## About this task
Set down each record exactly. Omit the pictures.

(Dataset entries)
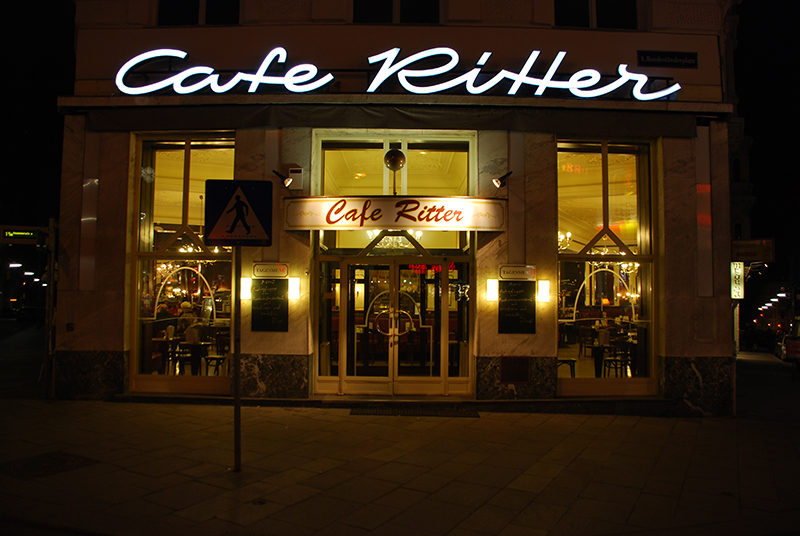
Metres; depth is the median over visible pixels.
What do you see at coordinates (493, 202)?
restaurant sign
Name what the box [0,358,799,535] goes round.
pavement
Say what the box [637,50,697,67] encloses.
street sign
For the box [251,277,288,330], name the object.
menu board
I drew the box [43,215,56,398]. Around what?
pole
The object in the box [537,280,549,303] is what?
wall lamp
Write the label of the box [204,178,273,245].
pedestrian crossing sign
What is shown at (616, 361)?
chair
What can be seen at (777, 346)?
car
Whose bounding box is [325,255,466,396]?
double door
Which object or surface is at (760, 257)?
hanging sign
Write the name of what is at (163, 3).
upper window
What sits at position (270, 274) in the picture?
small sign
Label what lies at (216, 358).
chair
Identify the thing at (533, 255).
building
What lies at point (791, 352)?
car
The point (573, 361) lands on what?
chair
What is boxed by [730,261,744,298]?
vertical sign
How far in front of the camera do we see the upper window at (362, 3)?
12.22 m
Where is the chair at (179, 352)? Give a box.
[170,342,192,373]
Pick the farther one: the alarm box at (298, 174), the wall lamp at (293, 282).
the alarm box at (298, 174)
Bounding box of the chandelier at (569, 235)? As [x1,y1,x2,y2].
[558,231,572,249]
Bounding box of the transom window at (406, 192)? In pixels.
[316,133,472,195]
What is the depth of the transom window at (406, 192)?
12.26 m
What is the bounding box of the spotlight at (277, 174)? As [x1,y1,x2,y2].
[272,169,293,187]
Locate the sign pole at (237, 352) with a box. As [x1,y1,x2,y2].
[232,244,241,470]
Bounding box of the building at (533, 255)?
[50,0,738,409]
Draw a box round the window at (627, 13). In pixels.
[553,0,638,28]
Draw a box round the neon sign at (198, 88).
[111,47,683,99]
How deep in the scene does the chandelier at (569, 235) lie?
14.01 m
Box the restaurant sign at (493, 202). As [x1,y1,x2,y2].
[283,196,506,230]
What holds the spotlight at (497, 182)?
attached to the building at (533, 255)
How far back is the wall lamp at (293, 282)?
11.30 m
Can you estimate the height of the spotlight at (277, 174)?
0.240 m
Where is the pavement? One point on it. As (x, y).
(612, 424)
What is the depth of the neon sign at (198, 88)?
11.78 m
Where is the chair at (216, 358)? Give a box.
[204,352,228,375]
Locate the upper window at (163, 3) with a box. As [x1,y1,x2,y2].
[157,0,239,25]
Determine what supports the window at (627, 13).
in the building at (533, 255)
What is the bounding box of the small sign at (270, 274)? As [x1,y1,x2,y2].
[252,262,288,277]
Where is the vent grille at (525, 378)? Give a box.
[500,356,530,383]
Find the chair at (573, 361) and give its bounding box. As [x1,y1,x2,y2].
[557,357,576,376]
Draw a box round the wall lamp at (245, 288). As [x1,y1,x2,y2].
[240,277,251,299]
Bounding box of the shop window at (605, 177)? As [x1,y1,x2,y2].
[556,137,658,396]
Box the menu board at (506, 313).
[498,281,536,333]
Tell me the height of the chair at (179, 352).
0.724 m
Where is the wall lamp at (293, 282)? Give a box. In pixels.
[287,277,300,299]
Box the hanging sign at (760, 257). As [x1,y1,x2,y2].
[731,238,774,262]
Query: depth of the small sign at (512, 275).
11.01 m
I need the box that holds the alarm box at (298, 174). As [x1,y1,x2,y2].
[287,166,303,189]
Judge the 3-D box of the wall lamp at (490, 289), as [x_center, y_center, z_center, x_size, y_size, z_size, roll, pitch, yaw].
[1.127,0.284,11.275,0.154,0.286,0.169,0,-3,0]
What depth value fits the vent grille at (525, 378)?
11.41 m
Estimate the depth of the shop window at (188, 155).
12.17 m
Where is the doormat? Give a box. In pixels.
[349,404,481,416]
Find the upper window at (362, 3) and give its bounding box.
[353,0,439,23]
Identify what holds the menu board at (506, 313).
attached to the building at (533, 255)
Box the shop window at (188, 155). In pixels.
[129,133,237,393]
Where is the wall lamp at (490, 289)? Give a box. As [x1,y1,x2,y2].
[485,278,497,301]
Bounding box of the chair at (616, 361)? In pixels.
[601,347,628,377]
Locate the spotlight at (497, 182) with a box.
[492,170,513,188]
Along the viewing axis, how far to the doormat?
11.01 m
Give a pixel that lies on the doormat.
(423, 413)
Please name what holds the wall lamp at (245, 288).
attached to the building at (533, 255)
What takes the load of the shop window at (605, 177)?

## Result
Metres; depth is the median over visible pixels.
What do you see at coordinates (493, 202)?
restaurant sign
Name what the box [0,358,799,535] goes round.
pavement
Say what the box [637,50,697,67] encloses.
street sign
For the box [251,277,288,330], name the object.
menu board
I drew the box [43,215,56,398]. Around what?
pole
The object in the box [537,280,549,303] is what?
wall lamp
Write the label of the box [204,178,273,245].
pedestrian crossing sign
What is shown at (616, 361)?
chair
What can be seen at (777, 346)?
car
Whose bounding box is [325,255,466,396]?
double door
Which object or surface is at (760, 257)?
hanging sign
Write the name of what is at (163, 3).
upper window
What sits at position (270, 274) in the picture?
small sign
Label what lies at (216, 358).
chair
Identify the thing at (533, 255).
building
What lies at point (791, 352)?
car
The point (573, 361) lands on what?
chair
What is boxed by [730,261,744,298]?
vertical sign
How far in front of the camera do we see the upper window at (362, 3)?
12.22 m
Where is the chair at (179, 352)? Give a box.
[170,342,192,373]
Pick the farther one: the alarm box at (298, 174), the wall lamp at (293, 282).
the alarm box at (298, 174)
Bounding box of the chandelier at (569, 235)? As [x1,y1,x2,y2].
[558,231,572,249]
Bounding box of the transom window at (406, 192)? In pixels.
[316,133,472,195]
What is the depth of the transom window at (406, 192)?
12.26 m
What is the bounding box of the spotlight at (277, 174)? As [x1,y1,x2,y2].
[272,169,293,187]
Locate the sign pole at (237, 352) with a box. As [x1,y1,x2,y2].
[232,244,241,470]
Bounding box of the building at (533, 255)?
[50,0,738,409]
Draw a box round the window at (627, 13). In pixels.
[553,0,638,28]
Draw a box round the neon sign at (198, 88).
[111,47,683,99]
How deep in the scene does the chandelier at (569, 235) lie?
14.01 m
Box the restaurant sign at (493, 202). As [x1,y1,x2,y2].
[283,196,506,230]
What holds the spotlight at (497, 182)?
attached to the building at (533, 255)
How far back is the wall lamp at (293, 282)?
11.30 m
Can you estimate the height of the spotlight at (277, 174)?
0.240 m
Where is the pavement? One point on it. As (x, y).
(612, 424)
What is the depth of the neon sign at (198, 88)?
11.78 m
Where is the chair at (216, 358)? Give a box.
[204,352,228,375]
Locate the upper window at (163, 3) with a box. As [x1,y1,x2,y2].
[157,0,239,25]
Determine what supports the window at (627, 13).
in the building at (533, 255)
What is the bounding box of the small sign at (270, 274)? As [x1,y1,x2,y2].
[252,262,288,277]
Where is the vent grille at (525, 378)? Give a box.
[500,356,530,383]
Find the chair at (573, 361) and give its bounding box. As [x1,y1,x2,y2].
[557,357,576,376]
Draw a box round the wall lamp at (245, 288). As [x1,y1,x2,y2].
[240,277,251,299]
Bounding box of the shop window at (605, 177)? As [x1,y1,x2,y2].
[556,137,658,396]
Box the menu board at (506, 313).
[498,281,536,333]
Tell me the height of the chair at (179, 352).
0.724 m
Where is the wall lamp at (293, 282)? Give a box. In pixels.
[287,277,300,299]
Box the hanging sign at (760, 257). As [x1,y1,x2,y2].
[731,238,774,262]
Query: depth of the small sign at (512, 275).
11.01 m
I need the box that holds the alarm box at (298, 174). As [x1,y1,x2,y2].
[287,166,303,189]
Judge the 3-D box of the wall lamp at (490, 289), as [x_center, y_center, z_center, x_size, y_size, z_size, roll, pitch, yaw].
[1.127,0.284,11.275,0.154,0.286,0.169,0,-3,0]
What depth value fits the vent grille at (525, 378)?
11.41 m
Estimate the depth of the shop window at (188, 155).
12.17 m
Where is the doormat? Give a box. In pixels.
[349,404,481,416]
Find the upper window at (362, 3) and give its bounding box.
[353,0,439,23]
Identify what holds the menu board at (506, 313).
attached to the building at (533, 255)
Box the shop window at (188, 155). In pixels.
[129,133,237,393]
Where is the wall lamp at (490, 289)? Give a box. As [x1,y1,x2,y2].
[485,278,497,301]
Bounding box of the chair at (616, 361)? In pixels.
[601,347,628,377]
Locate the spotlight at (497, 182) with a box.
[492,170,513,188]
Along the viewing axis, how far to the doormat?
11.01 m
Give a pixel that lies on the doormat.
(423, 413)
Please name what holds the wall lamp at (245, 288).
attached to the building at (533, 255)
What takes the load of the shop window at (605, 177)?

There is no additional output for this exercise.